Because BD is diameter of (O) so CD is perpendicular to BC, then DK=$\dfrac{CD^2}{BD}$

In the other hand, CK//AB so $\dfrac{HK}{AB}=\dfrac{DK}{BD}=\dfrac{CD^2}{BD^2} \Rightarrow HK=\dfrac{CD^2}{BD^2}.AB \, (1)$\ CD is perpendicular to BC so CK.BD=BC.CD $\Rightarrow CK=\dfrac{CD}{BD}.BC \, (2)$

Because $\Delta BCD \sim \Delta ABO \Rightarrow \dfrac{BC}{AB}=\dfrac{CD}{OB}=2.\dfrac{CD}{BD} \Rightarrow BC=2.\dfrac{CD}{BD}.AB \, (3)$

From (2),(3):$CK=\dfrac{CD}{BD}.2.\dfrac{CD}{BD}.AB=\dfrac{CD^2}{BD^2}.AB=2HK$

Prove 2:

Let DH is tangent of (O) (H $\in$ AC). J is intersection of BH and AD, ww'll prove that CJ is perpendicular to BD so I $\equiv$ J.

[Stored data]

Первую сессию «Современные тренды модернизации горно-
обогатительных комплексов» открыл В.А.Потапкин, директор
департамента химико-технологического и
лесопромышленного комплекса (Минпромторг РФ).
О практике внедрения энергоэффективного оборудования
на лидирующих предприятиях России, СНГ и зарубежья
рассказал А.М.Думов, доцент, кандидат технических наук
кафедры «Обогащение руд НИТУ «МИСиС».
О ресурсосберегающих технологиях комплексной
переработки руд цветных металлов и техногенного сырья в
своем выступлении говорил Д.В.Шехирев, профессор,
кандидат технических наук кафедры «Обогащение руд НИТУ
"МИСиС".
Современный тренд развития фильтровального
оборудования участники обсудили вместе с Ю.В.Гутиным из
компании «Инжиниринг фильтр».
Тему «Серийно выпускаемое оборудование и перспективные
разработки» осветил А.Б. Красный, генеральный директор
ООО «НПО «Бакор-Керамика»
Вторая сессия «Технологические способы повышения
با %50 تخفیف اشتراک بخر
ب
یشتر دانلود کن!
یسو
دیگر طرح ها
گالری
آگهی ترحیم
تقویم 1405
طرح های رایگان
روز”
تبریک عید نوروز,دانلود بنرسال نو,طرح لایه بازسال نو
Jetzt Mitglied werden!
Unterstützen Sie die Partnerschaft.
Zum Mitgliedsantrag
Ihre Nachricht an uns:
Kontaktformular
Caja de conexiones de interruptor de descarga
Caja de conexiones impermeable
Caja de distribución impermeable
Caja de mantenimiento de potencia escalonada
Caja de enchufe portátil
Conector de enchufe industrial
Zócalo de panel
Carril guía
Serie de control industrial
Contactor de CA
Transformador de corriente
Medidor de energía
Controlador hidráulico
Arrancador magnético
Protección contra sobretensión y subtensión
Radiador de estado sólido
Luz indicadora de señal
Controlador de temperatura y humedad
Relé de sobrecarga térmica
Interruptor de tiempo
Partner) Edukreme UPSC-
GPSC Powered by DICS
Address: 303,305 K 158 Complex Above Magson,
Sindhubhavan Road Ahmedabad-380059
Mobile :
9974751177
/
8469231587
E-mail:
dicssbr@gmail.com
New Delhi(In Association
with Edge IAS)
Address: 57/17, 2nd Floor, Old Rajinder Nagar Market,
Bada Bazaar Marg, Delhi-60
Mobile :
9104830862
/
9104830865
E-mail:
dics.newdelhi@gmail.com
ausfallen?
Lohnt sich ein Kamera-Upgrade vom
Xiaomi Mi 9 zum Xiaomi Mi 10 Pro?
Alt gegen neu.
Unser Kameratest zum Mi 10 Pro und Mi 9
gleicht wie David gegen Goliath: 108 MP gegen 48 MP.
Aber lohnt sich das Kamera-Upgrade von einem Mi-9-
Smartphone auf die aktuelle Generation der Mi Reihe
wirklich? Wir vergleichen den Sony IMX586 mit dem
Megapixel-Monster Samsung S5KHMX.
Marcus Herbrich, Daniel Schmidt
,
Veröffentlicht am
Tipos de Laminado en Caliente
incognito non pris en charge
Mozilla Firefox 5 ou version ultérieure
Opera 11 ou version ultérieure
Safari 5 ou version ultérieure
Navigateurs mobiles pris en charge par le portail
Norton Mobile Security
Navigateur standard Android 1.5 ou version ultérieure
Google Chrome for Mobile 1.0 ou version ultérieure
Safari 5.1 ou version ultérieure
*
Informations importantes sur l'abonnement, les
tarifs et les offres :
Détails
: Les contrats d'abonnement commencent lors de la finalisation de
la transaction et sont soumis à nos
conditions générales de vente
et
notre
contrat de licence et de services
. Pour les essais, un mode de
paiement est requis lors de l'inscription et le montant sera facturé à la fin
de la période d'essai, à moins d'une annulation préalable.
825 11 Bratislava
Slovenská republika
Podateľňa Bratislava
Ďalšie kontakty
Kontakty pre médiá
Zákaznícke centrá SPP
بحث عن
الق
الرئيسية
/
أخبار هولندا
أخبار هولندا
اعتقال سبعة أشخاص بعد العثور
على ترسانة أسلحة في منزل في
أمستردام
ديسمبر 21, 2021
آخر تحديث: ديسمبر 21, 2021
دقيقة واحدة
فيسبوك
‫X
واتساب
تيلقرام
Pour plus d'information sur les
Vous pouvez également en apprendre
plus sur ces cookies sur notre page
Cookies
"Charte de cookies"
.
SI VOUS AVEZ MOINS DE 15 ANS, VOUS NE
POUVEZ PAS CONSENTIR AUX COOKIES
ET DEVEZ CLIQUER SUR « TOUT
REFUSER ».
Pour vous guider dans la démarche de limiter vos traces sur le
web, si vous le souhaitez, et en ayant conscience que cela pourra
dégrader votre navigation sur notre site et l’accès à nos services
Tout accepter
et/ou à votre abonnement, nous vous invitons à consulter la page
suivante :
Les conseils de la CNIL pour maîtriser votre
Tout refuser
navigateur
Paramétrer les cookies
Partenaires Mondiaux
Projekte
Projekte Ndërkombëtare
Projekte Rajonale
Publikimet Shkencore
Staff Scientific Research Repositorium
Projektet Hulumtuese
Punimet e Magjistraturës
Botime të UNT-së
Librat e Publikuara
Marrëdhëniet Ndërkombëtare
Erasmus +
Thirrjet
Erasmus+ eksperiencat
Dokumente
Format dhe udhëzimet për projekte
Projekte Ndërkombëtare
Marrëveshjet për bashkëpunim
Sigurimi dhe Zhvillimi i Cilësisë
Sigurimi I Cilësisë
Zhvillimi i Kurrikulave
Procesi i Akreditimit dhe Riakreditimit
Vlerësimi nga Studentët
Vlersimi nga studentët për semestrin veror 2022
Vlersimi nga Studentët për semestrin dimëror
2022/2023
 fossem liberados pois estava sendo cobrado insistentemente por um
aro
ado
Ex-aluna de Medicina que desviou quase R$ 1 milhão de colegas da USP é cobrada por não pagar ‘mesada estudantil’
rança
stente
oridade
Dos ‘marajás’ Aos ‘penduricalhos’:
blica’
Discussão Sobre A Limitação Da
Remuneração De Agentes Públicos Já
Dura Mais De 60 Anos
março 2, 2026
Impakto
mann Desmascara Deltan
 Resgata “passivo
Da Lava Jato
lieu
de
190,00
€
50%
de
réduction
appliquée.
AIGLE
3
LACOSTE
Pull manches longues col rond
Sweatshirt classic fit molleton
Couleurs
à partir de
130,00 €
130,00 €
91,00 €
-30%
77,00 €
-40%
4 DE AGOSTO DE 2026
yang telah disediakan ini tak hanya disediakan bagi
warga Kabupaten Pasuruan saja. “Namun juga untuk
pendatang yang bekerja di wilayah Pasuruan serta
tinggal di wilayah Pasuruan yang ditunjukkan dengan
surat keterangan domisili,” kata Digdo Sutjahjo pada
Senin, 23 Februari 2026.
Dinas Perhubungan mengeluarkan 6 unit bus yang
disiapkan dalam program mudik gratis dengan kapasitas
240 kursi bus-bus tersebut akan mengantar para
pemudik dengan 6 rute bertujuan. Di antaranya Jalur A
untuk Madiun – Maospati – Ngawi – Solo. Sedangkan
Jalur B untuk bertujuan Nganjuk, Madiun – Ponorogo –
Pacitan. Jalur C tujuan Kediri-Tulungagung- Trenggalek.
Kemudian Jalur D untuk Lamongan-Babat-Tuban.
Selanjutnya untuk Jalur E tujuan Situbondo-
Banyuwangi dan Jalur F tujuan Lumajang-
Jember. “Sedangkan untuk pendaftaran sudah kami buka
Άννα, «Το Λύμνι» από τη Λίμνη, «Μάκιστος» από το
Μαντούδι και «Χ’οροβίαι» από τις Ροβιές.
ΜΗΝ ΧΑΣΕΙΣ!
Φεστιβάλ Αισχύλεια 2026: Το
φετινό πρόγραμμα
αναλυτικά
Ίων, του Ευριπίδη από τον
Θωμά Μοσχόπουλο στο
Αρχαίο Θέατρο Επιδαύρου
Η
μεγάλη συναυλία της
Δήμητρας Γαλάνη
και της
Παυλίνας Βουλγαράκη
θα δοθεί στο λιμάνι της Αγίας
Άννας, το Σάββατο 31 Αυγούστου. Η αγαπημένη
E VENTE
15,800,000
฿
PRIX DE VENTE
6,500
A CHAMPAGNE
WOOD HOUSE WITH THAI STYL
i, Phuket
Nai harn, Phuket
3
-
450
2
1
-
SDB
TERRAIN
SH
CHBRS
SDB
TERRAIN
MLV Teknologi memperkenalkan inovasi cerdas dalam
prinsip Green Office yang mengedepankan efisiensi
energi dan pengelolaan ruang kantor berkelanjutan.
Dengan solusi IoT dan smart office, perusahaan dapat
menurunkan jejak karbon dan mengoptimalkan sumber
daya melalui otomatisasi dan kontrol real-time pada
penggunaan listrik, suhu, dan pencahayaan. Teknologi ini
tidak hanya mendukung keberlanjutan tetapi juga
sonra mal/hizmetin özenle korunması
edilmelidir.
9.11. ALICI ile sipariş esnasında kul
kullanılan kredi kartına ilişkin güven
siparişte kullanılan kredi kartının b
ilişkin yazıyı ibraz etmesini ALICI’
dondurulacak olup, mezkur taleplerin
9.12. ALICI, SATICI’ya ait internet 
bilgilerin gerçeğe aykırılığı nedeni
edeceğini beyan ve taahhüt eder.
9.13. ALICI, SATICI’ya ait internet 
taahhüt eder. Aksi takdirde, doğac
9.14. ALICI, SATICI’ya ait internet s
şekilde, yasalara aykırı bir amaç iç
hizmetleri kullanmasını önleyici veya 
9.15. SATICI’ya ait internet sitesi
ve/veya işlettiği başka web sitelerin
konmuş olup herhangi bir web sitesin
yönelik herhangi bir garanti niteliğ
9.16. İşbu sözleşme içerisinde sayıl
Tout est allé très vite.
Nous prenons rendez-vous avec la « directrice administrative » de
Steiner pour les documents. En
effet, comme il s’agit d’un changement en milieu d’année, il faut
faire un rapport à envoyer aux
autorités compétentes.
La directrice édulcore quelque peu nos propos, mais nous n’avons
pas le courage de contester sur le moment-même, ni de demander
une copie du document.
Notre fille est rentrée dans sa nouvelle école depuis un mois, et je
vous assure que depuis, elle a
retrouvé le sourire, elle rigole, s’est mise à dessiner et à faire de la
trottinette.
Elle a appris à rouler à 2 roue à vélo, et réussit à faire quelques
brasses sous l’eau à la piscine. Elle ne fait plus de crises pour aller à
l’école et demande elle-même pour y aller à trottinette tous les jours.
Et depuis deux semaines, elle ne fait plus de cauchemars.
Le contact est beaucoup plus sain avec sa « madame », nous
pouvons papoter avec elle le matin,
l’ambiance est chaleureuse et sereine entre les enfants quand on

What needs to be done => Retype part of the geometry proof word for word, beginning at the words "Because $\Delta BCD" and stopping after "I $\equiv$ J.".

Response to the exercise =>
Because $\Delta BCD \sim \Delta ABO \Rightarrow \dfrac{BC}{AB}=\dfrac{CD}{OB}=2.\dfrac{CD}{BD} \Rightarrow BC=2.\dfrac{CD}{BD}.AB \, (3)$

From (2),(3):$CK=\dfrac{CD}{BD}.2.\dfrac{CD}{BD}.AB=\dfrac{CD^2}{BD^2}.AB=2HK$

Prove 2:

Let DH is tangent of (O) (H $\in$ AC). J is intersection of BH and AD, ww'll prove that CJ is perpendicular to BD so I $\equiv$ J.